The application form for a tourist visit ran to ten pages, and required a myriad of supporting documentation. Details of your itinerary, employment, income, any criminal record. Whether you’d ever been a member of the Armed Forces, the Judiciary, even a security company. Or the media. Evidence of your ability to support yourself whilst visiting. If successful you might even need to register with the Police once you’d arrived.

Shades of the old Soviet Union? But this wasn’t some xenophobic, far off nation. No. It was the UK. Which is worth remembering when struggling to obtain visas on the road. I’m surprised anyone gets to visit Blighty, other than as an illegal immigrant. Not sure I’d even qualify for entry.

Keeping out miscreants, economic migrants, I can quite understand. In any country. That would be reasonable, almost a necessity, but I’ve seen much more evidence of paranoia as the rationale behind visa regimes than I have of a desire to exclude those who threaten a nation’s well-being. And political whim, drifting around in the breeze. Treating innocent travellers like pieces on a chess board.

Obtaining visas at Consulates is all about first impressions, a first taste of officialdom. Insisting on easily circumvented requirements, hindrances rather than genuine mechanisms to exclude undesirables, does little to instil a favourable opinion. Rather, by frustrating the genuine visitor, it suggests you lack confidence in your own system of Government, perhaps a degree of xenophobia. Something to hide.

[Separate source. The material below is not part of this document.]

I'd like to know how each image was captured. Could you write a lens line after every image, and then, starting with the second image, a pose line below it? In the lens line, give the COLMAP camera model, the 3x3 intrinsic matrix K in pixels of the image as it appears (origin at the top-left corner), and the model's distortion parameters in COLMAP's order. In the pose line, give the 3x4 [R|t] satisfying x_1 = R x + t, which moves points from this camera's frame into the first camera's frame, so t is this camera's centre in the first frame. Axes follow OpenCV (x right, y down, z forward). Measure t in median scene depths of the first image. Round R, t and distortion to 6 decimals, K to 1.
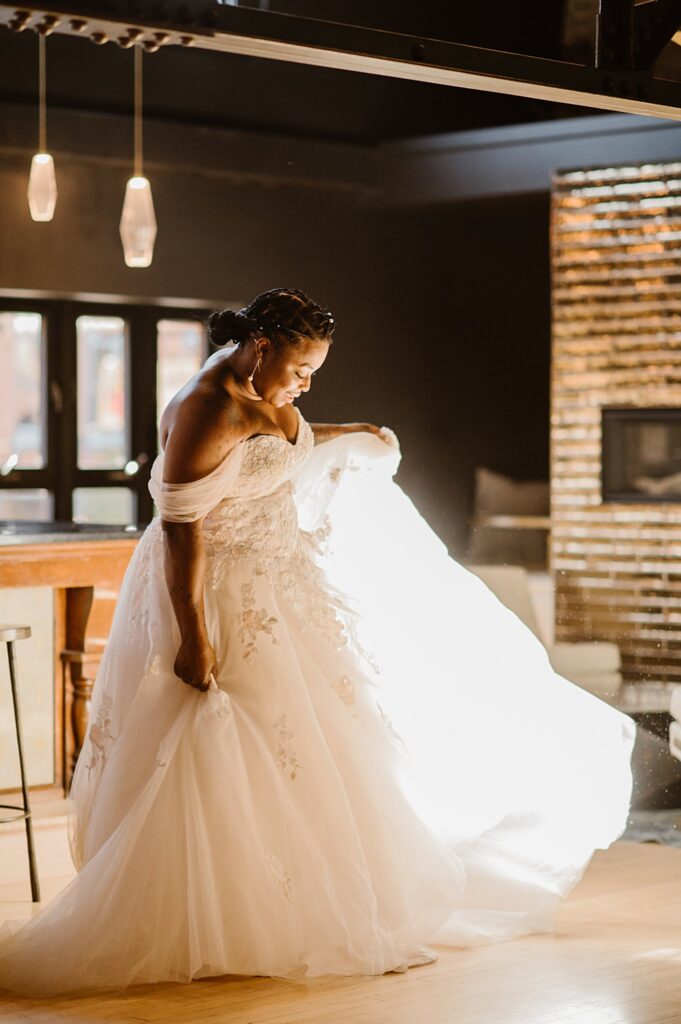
lens RADIAL K [[2542.5, 0, 340.5], [0, 2542.5, 512.0], [0, 0, 1]] dist [-0.112822, 0.293799]
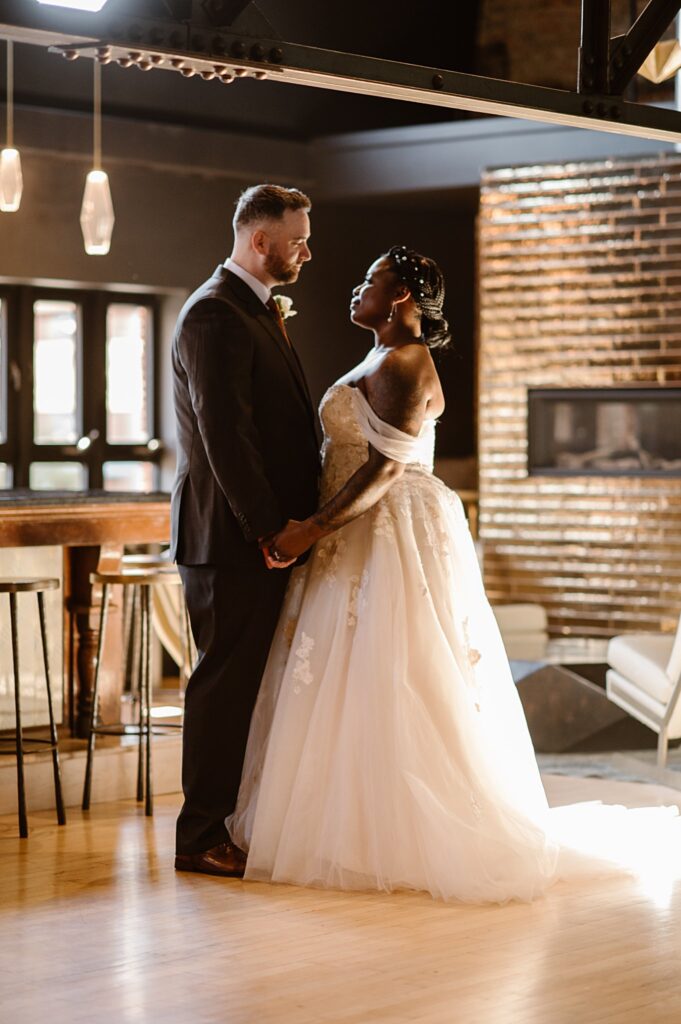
lens RADIAL K [[2637.8, 0, 340.5], [0, 2637.8, 512.0], [0, 0, 1]] dist [-0.010002, -0.533917]
pose [[0.997936, 0.000643, 0.064218, -0.048811], [-0.000911, 0.999991, 0.004148, 0.007138], [-0.064215, -0.004197, 0.997927, -0.116307]]
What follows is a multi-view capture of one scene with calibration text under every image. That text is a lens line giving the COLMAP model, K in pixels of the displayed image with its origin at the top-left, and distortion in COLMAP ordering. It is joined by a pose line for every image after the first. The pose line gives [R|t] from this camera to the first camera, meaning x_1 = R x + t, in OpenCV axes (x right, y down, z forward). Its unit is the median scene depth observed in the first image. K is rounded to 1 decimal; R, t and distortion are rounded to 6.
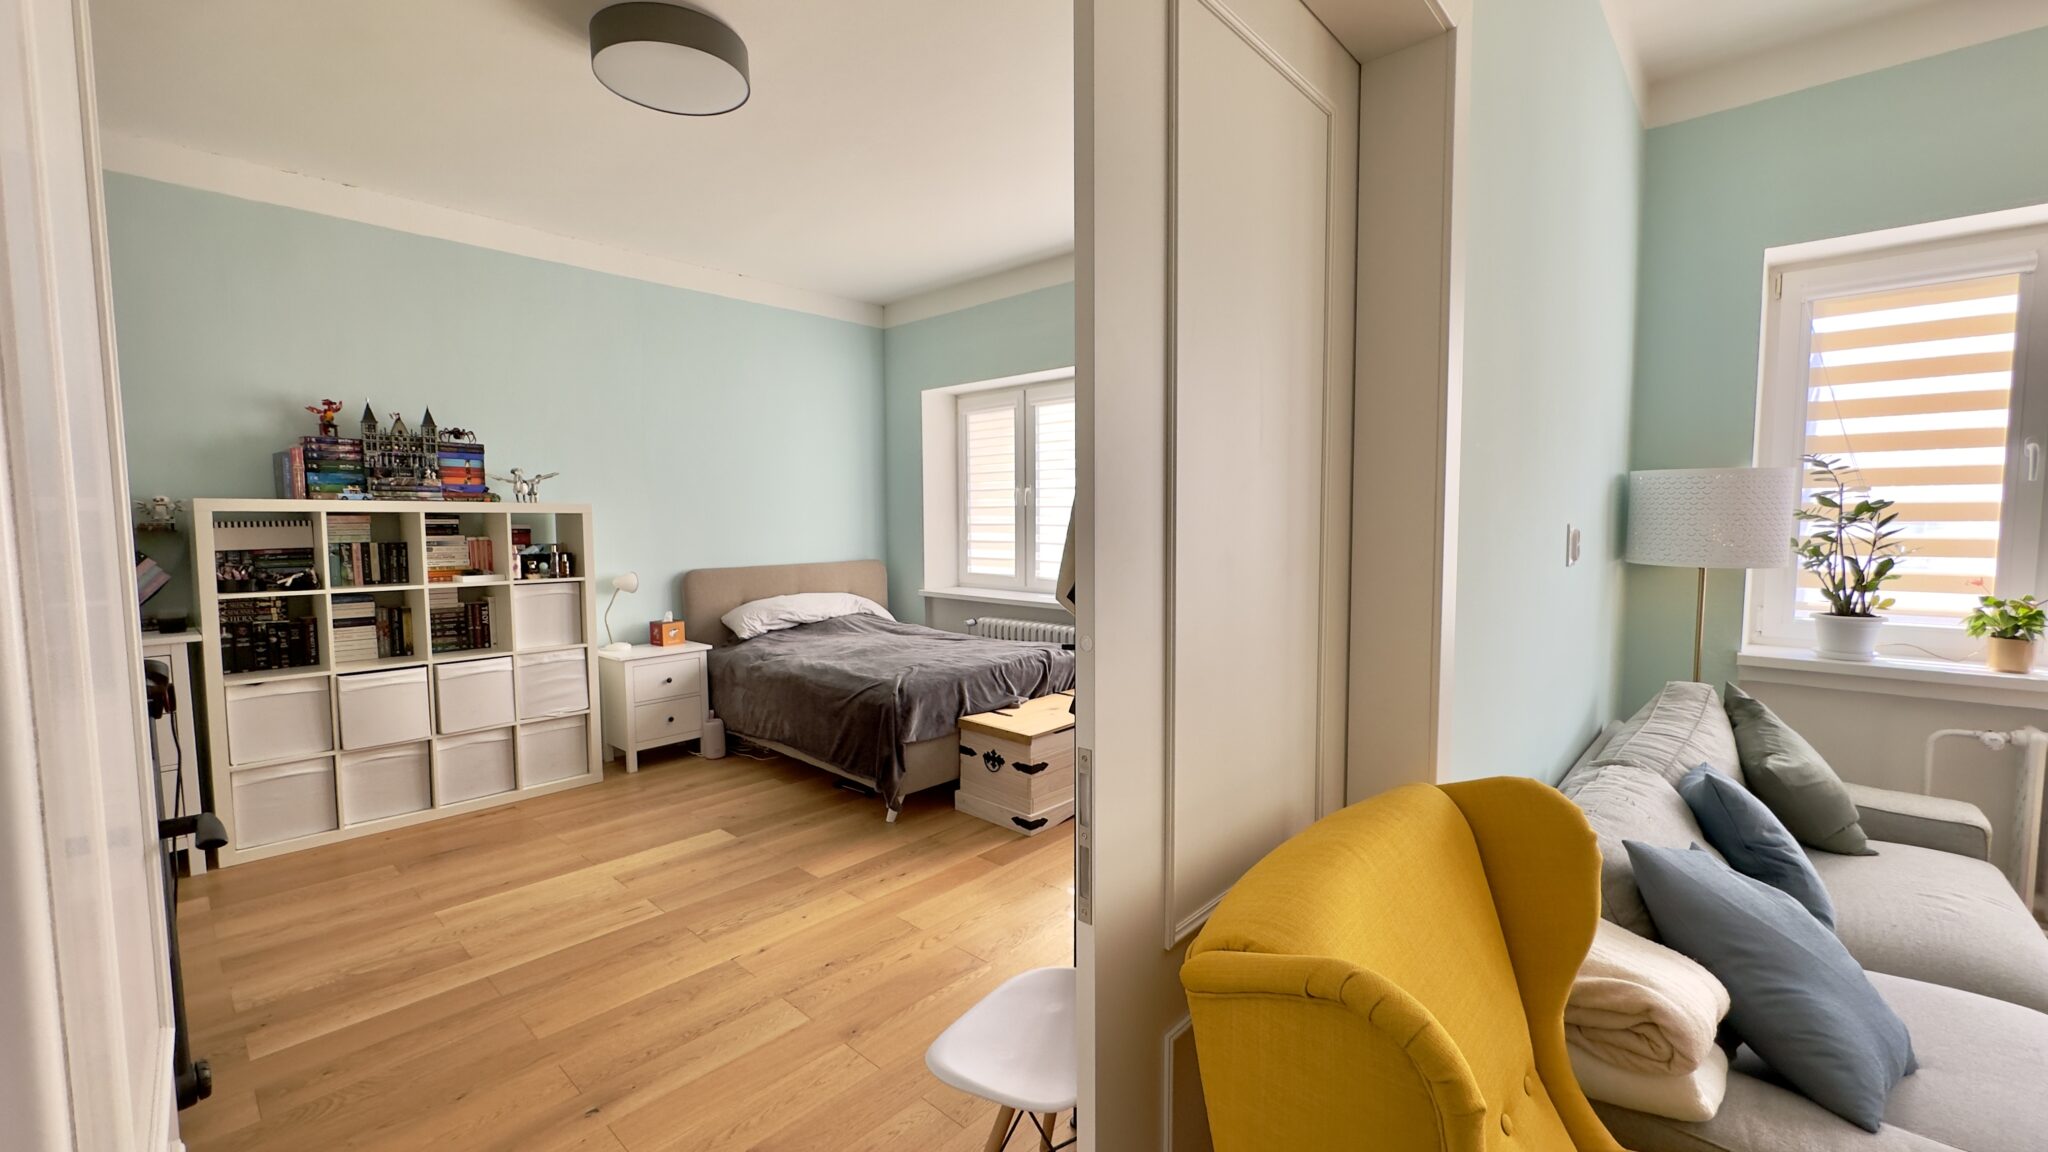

You’d at least expect visa requirements, and fees, for a given nationality and place of residence, to be consistent between Consulates. But no. Substantive differences. Some insisting on visa support – the purchase, from suitable agents, of letters of introduction, airline tickets, hotel bookings. Adds little to the process, other than increasing the cost. Which means less money to spend when you actually get there. And guidance on immigration rules is often plain wrong. In fact, the only consistent feature seems to be that visas for US nationals are always the most expensive.

But what of the UK’s own visa regime? I’d travelled with an Azeri national with considerable experience of the system. He thought it robust, but consistent. There at least appeared to be a rationale behind it. And there was always an Appeals process if you felt you’re application hadn’t received proper consideration. English fair play.